People’s protest a sad reminder of what China lacks

Posted: October 10th, 2010 | Tags: , , , , , , , | No Comments »

Ties between China and Japan wax and wane like the course of the sun during the day. Brief spats end as quickly as they begin and promises of better cooperation espoused by both parties leave everyone wondering what the fuss was about anyway. But the current bitterness over the Senkaku/Diaoyutai islands puts the relationship perilously close to a sunset.

Hysteria – almost all from the Chinese side – shows little sign of abating. The official rancour though masks an ugly side to the dispute. Anti-Japanese protests are sweeping Chinese cities, fuelled by ordinary citizens proud of their country’s achievements and still resentful of Japan’s wartime past.

This nationalistic streak is not a new phenomenon. In 1999, there was massive outrage when Nato planes bombed the Chinese embassy in Belgrade during the Kosovo War. A report for the US Congress on the matter states:

“Tens of thousands of protestors demonstrated outside the U.S. and other NATO countries’ government facilities in Beijing and in five other Chinese cities, throwing rocks, splattering paint, and inflicting other damage. The residence of the U.S. consul-general in Chengdu was seriously damaged by fire and smoke, and protesters attempted to burn the U.S. consulate in Guangzhou. U.S. diplomatic personnel, including Ambassador James Sasser, were trapped for several days in the U.S. Embassy.”

The fervour and anger that gets wrapped up in nationalism has become a potent tool for Beijing. Authorities has demonstrated an ability to marshal it to an extent through newspaper editorials and the 50 Cent Party. Of course, demonstrations against the government or anything potentially embarrassing are a big no-no. Anything pro-Beijing is game though.

Today Japan decided to release the captain of the fishing trawler. “It is a fact that there was the possibility that Japan-China relations might worsen or that there were signs of that happening,” said Chief Cabinet Secretary Yoshito Sengoku.

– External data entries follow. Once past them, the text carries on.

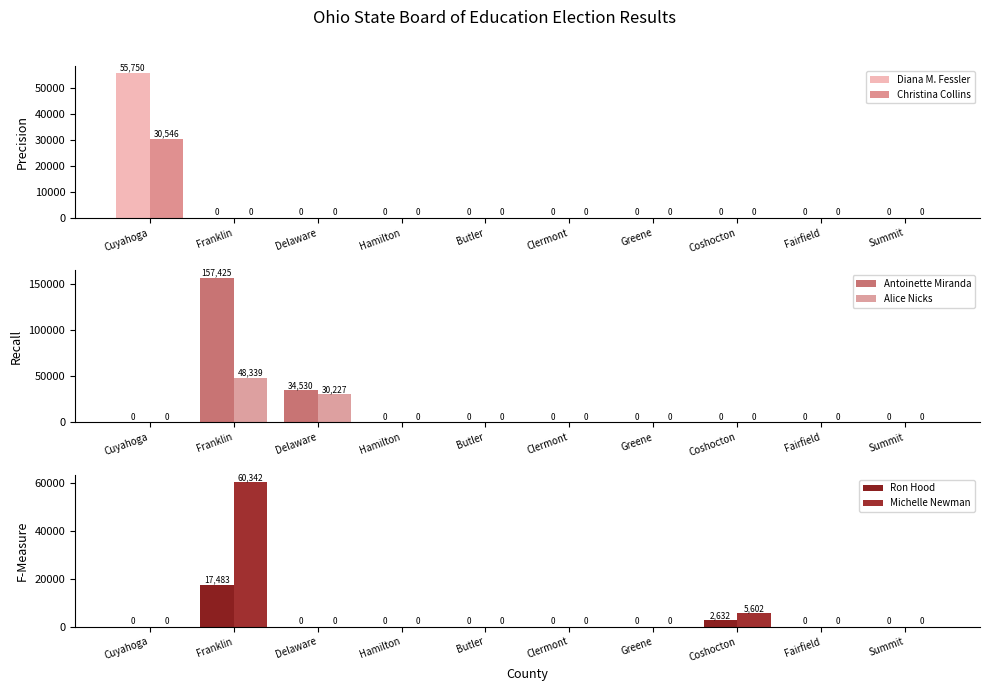

Which category has the highest value in the Alice Nicks series?

Franklin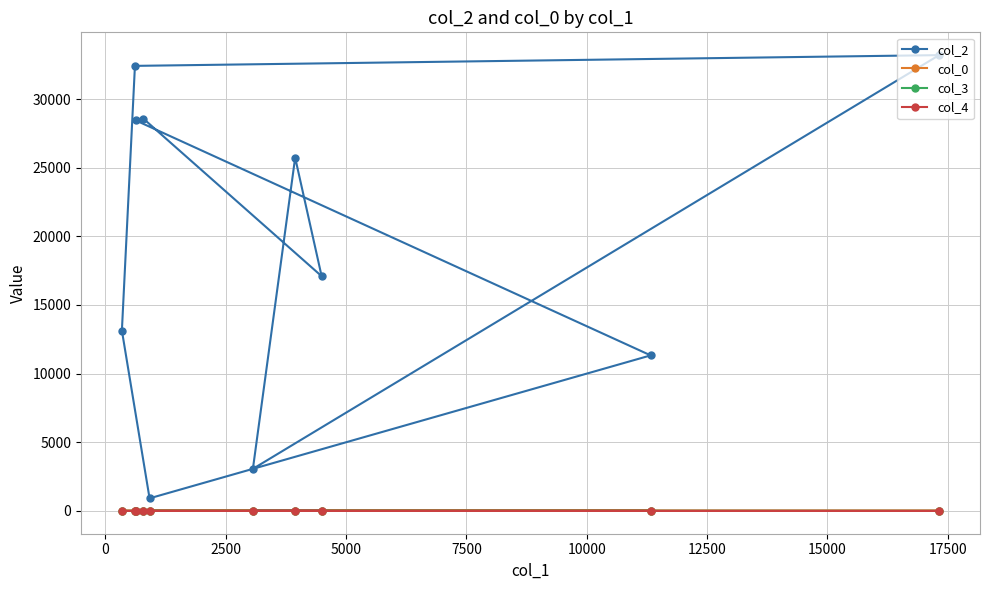

What is the value of the col_2 point at the 3rd from the left?

28442.0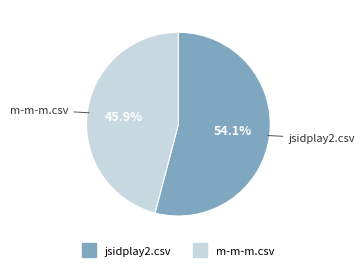

How much of the chart is everything except jsidplay2.csv?

45.9%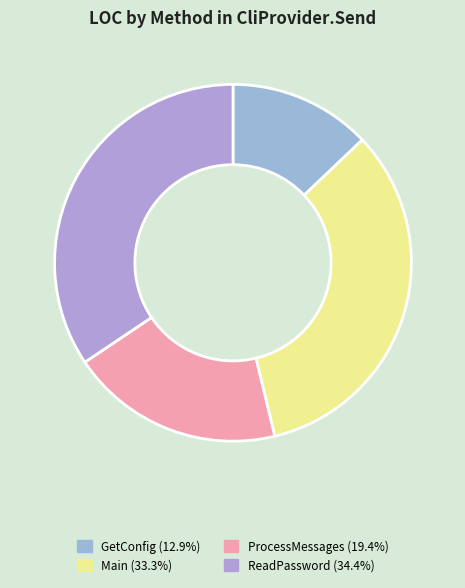

Does ProcessMessages represent more than half of the total?

No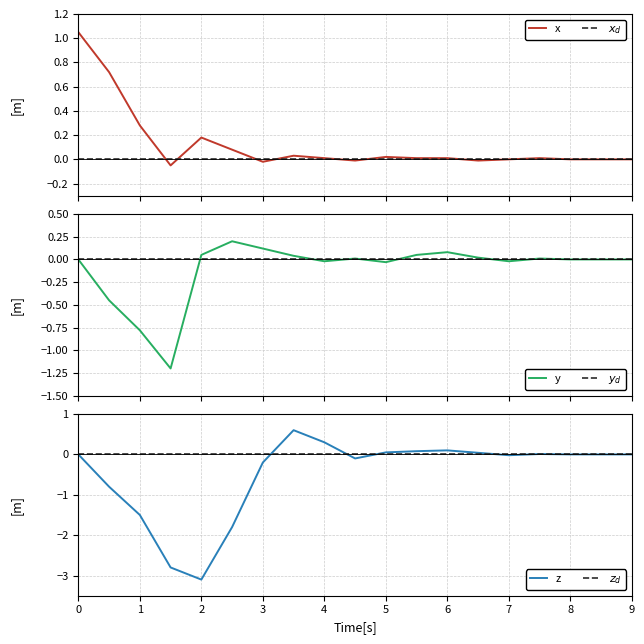

What is the maximum value shown in the chart?

1.1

That possibility became reality the last time there was an anti-Japanese convulsion in China. In April 2005, Japan’s government approved history textbooks that China and South Korea felt downplayed the country’s wartime past. Besides a few editorials in Xinhua and the China Daily newspaper, media in the Chinese mainland largely kept quiet on the issue, muzzled by the Propaganda Department.

That sense of restraint was not shared by people. Thousands marched in protest in more than a dozen cities across China and there was even an attempt to storm the Japanese embassy in Beijing. But what surprised me was that Hong Kong also participated in the vehement protests. In Mong Kok, a long row of tables covered with a white sheet snaked along the pedestrianised Sai Yeung Choi Street. Shoppers were being invited to sign the sheets in protest at the Japanese, and they were not shy in doing so. Anti-Japanese scrawls covered the sheets. It was a shock to see conservative, mild-mannered Hong Kong rally with full-throated indignation against Japan.

The ferocity of such protests calls into the question the maturity of the Chinese people. But they cannot be blamed for taking advantage of state-sanctioned opportunities to vent and rant. Citizens of other countries observe a host of traditions to help see them work through disputes and express their displeasure with one another. But most all of these platforms are denied to the Chinese. In the end, it’s just a sad reminder about the freedoms still missing in China.